2. Understand Your Camera
This has to be one of the most important factors when it comes to sports photography. Knowing your camera, and all of its settings, is essential, especially if you are working with fast moving subjects, such as runners, cyclists, or motor sports. You're going to need to change lenses quickly, change aperture or shutter speed like it's second nature, and know your way around your digital camera's menu settings. Obviously, the best way to get to know your camera, is to get out there and use it as much as possible.
3. Understand the Sport
This is very important. If you understand the sport which you are photographing, then you have a far better chance of taking the images which you plan to take. You need to be able to predict your subjects move, second guess them, and learn exactly when you need to hit that shutter button, to get the best results. Personally, I take this a step further, and physically participate in the sports which I photograph. I do this for one good reason... I believe that if I experience these sports first hand, I am then able to better understand the adrenalin, pain and emotion which my subjects experience. This understanding then allows me to capture more realistic and accurate sports photographs, especially when working one on one with a particular athlete.
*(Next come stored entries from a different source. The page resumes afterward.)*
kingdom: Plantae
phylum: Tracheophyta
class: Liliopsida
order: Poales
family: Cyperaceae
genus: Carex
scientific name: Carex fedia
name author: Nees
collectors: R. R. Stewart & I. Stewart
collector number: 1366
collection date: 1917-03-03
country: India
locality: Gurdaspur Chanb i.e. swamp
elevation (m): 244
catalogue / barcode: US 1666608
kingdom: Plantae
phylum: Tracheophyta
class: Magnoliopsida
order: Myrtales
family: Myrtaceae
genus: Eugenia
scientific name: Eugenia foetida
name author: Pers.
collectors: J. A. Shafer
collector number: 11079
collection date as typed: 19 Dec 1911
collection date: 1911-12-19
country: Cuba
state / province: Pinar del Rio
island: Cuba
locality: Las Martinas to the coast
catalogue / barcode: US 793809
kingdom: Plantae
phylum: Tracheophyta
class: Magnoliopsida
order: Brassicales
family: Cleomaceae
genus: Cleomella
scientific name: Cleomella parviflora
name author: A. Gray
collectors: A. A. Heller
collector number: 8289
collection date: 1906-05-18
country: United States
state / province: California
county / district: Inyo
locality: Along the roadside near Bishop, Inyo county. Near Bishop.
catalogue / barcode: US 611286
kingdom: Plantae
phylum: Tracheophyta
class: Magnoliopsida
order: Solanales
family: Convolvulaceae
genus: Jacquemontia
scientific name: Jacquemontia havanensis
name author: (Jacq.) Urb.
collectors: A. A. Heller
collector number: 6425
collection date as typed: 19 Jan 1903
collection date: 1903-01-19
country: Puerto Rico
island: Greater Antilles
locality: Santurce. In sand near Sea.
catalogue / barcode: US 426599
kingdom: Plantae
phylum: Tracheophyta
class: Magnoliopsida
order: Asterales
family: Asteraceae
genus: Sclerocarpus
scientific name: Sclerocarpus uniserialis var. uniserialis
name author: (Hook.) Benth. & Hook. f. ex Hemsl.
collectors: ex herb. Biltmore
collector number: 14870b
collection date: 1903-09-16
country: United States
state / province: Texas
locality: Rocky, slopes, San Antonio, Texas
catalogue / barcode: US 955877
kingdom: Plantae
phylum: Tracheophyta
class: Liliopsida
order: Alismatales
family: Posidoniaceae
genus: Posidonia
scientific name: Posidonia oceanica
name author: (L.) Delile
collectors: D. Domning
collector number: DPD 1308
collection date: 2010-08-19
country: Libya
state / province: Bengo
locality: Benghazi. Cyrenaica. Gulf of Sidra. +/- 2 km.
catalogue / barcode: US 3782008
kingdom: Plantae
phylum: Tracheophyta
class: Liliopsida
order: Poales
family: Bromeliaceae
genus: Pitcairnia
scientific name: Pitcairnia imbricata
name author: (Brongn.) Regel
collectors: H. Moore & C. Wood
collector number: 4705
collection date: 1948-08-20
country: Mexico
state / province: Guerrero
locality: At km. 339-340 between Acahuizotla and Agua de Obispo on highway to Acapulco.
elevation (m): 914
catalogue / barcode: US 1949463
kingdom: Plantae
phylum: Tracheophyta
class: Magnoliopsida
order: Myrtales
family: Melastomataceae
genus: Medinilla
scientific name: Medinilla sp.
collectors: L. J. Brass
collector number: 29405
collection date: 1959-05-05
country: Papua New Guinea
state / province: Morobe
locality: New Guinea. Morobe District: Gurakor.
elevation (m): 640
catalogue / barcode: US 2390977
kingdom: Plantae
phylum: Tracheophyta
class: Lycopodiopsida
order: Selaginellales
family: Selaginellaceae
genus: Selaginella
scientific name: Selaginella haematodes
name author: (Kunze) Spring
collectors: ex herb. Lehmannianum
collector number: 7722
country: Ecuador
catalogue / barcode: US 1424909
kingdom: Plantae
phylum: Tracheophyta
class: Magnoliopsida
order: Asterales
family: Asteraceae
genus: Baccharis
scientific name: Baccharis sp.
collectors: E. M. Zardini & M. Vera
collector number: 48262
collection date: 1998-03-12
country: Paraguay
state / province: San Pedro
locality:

4. Get Up Close & Personal
One of the first things I did when I started my career as a professional sports photographer was to get rid of the classic misconception that sports photographers need big telephoto lenses. This was mainly due to the fact that I wasn't in the position to buy one myself at the time. However, this enabled me to photograph my sports subjects from new, creative angles, and it also got me thinking more about the type of images I was able to create. My lens of choice, even today when shooting sports such as road cycling, mountain biking, running or triathlon is a 17-40mm lens. I love the way a wide angle lens allows me to get in close to the action, capturing minute detail, and the athletes expression. Sometimes, I've gotten a little too close, and almost lost my equipment, but the end results are worth it (be careful if you do try this approach – as it's not recommended for motor sports!).